Autoliquidazione Patent Box, Importanti semplificazioni del decreto crescita alla disciplina del Patent Box

Il decreto Crescita ha introdotto importanti semplificazioni alla disciplina sul patent box. In particolare, è stata prevista la possibilità per tutti i contribuenti di «autoliquidare» l’agevolazione anche nelle ipotesi in cui, fino a oggi, era prevista la procedura di ruling obbligatorio con le Entrate. Come si legge nella relazione al decreto Crescita, in questo modo si è cercato di ovviare ai ritardi accumulati nelle procedure di ruling, sia a livello centrale sia a livello delle direzioni regionali, dalle Entrate.
Il legislatore ha rinviato a un provvedimento del direttore delle Entrate, da emanare entro 90 giorni dalla data di entrata in vigore del decreto, le disposizioni attuative delle modifiche.

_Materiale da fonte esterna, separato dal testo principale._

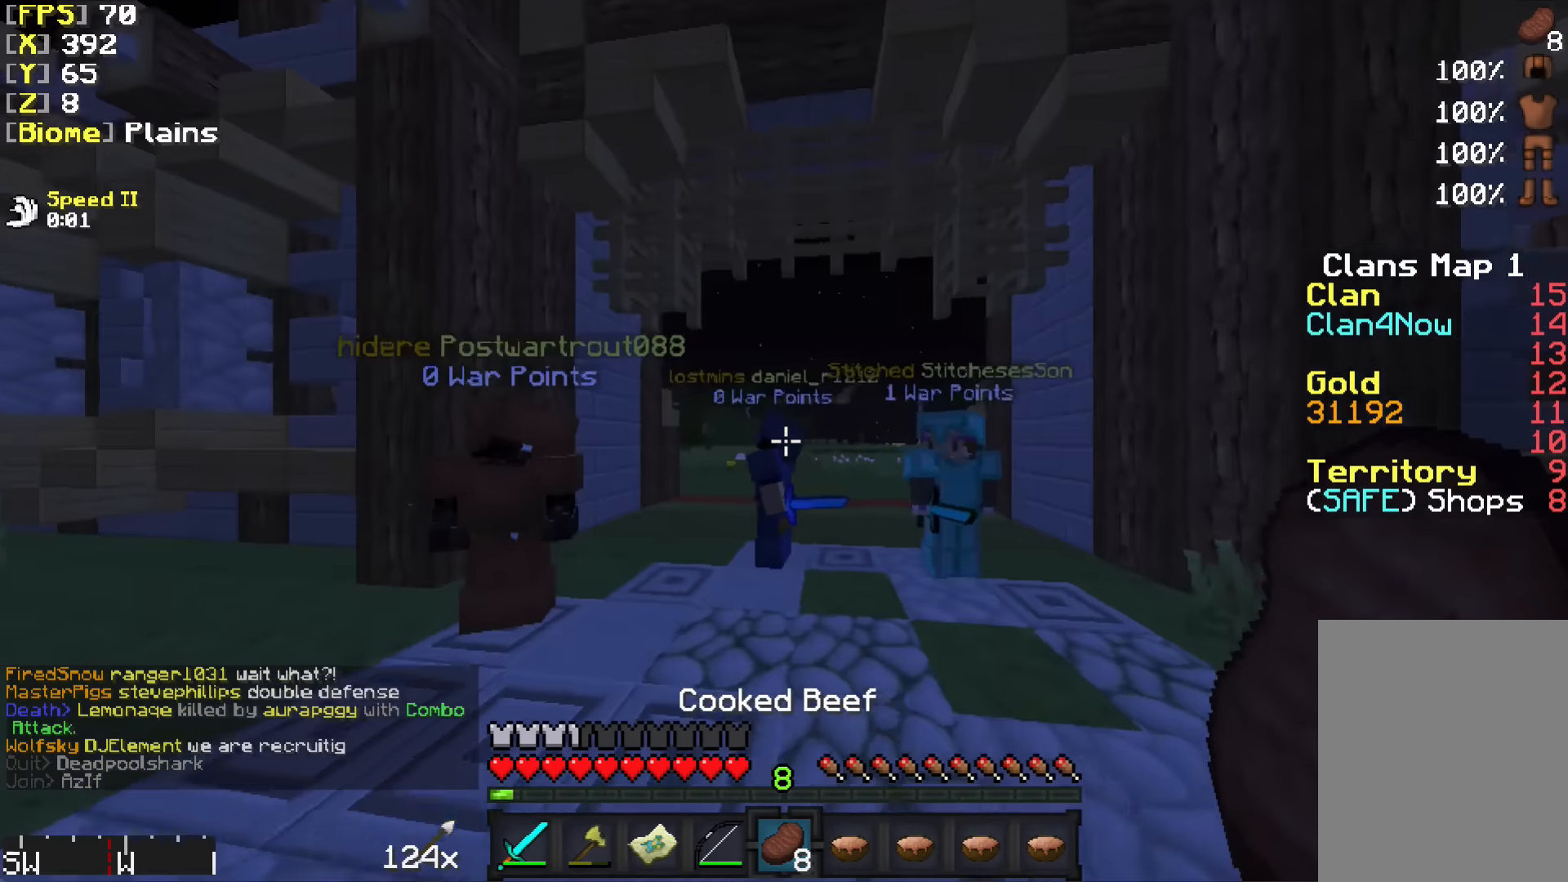
{"keys": ["w"], "mouse": [], "events": [[250, "a", "down"], [350, "a", "up"]]}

Invero, taluni aspetti della normativa necessitano di chiarimenti da parte delle Entrate, a cominciare dal contenuto e dalla valenza della documentazione da predisporre per beneficiare della disapplicazione delle sanzioni in caso il contribuente decida di “autoliquidare” l’agevolazione, senza più definire in contraddittorio con le Entrate la modalità di determinazione dell’agevolazione.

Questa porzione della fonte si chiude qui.